I have been seeing this guy from like about a month and he wants to go on a short break in august as well our Amsterdam plan with friends got cancelled due to them being broke
Anyway he wants to go away in our country and we be sharing a bed together
I mean we kissed like twice and hug and hold hands, but we only kiss when drunk as he said he’s super nervous to kiss me, even when drunk he said he sometimes is super nervous to do so

I’m scared he is gonna wanna have sex when we go away, but then I’m like he’s always nervous to kiss me , so am I reading too much into it

How can I even bring this up, if I’m overthinking it and he’s not even thinking about sex, I’m gonna look weird

3 comments
  1. That’s a tough one – I don’t think you’re overthinking it, it just seems like a confusing situation since he’s so shelters and nervous. I mean, I don’t think casually bringing up the sex would be horrible but just make sure to listen and read the convo – if it gets weird just stop talking about it 🙂

  2. Have a conversation with him and be honest; tell him how you feel. His response is how you’ll be able to see what his intentions are. If he dismisses your feelings (even if he denies he wants to do anything) then I’d be cautious. If he is aggressive or apprehensive, run. If he is caring, understanding and tries to figure out how to set boundaries so you feel comfortable, then you found someone gold. Hope you can figure it out, cheers!

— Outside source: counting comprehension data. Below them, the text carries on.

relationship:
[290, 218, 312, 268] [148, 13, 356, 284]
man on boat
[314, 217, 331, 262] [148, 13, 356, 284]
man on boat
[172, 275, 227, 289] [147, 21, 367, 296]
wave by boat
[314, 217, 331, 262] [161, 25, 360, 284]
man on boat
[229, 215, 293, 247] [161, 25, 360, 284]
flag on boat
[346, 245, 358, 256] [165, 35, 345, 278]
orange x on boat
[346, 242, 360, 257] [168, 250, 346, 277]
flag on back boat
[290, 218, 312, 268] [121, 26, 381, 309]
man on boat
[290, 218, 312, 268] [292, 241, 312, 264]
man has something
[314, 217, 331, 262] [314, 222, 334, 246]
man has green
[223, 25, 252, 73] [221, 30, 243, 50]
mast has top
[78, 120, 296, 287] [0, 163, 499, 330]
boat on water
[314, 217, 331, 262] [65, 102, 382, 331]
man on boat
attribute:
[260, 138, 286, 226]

  3. The best thing you can do is COMMUNICATE. It’s hard and feels weird when you are young, but as a 39 year old if I could go back in time and tell myself one thing it would be COMMUNICATE. I was always a shy dude and I assumed the people I was crushing on knew exactly what I was thinking, played games, kind of beat around the bush with subjects like sex because it was awkward.

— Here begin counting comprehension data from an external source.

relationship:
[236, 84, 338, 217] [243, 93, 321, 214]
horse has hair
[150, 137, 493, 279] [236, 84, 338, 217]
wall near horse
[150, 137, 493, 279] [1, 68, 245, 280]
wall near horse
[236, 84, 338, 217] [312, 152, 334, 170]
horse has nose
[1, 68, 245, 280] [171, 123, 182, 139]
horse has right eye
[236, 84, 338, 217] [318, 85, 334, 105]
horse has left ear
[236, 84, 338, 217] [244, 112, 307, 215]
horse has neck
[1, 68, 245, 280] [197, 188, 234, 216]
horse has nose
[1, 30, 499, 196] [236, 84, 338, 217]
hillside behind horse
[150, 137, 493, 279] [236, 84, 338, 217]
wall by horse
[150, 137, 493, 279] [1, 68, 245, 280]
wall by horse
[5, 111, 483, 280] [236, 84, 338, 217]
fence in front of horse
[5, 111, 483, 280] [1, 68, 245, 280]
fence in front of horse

    I would sit down and say hey “I know this is awkward, but I want to make sure we’re on the same page”. You can let him know you like him, you enjoy being around him, and are excited about going on a trip and getting to know him better. However you can also explain while you do like him, it’s too soon for sex and you would like to just hang out, share some experiences, and get to know him better and see where it goes.

    Do not assume the other person is thinking the same things you are. If you have something you want to talk about, TALK ABOUT IT. Anyone who really cares about you shouldn’t have a problem with that. This is where most relationships fail, communication.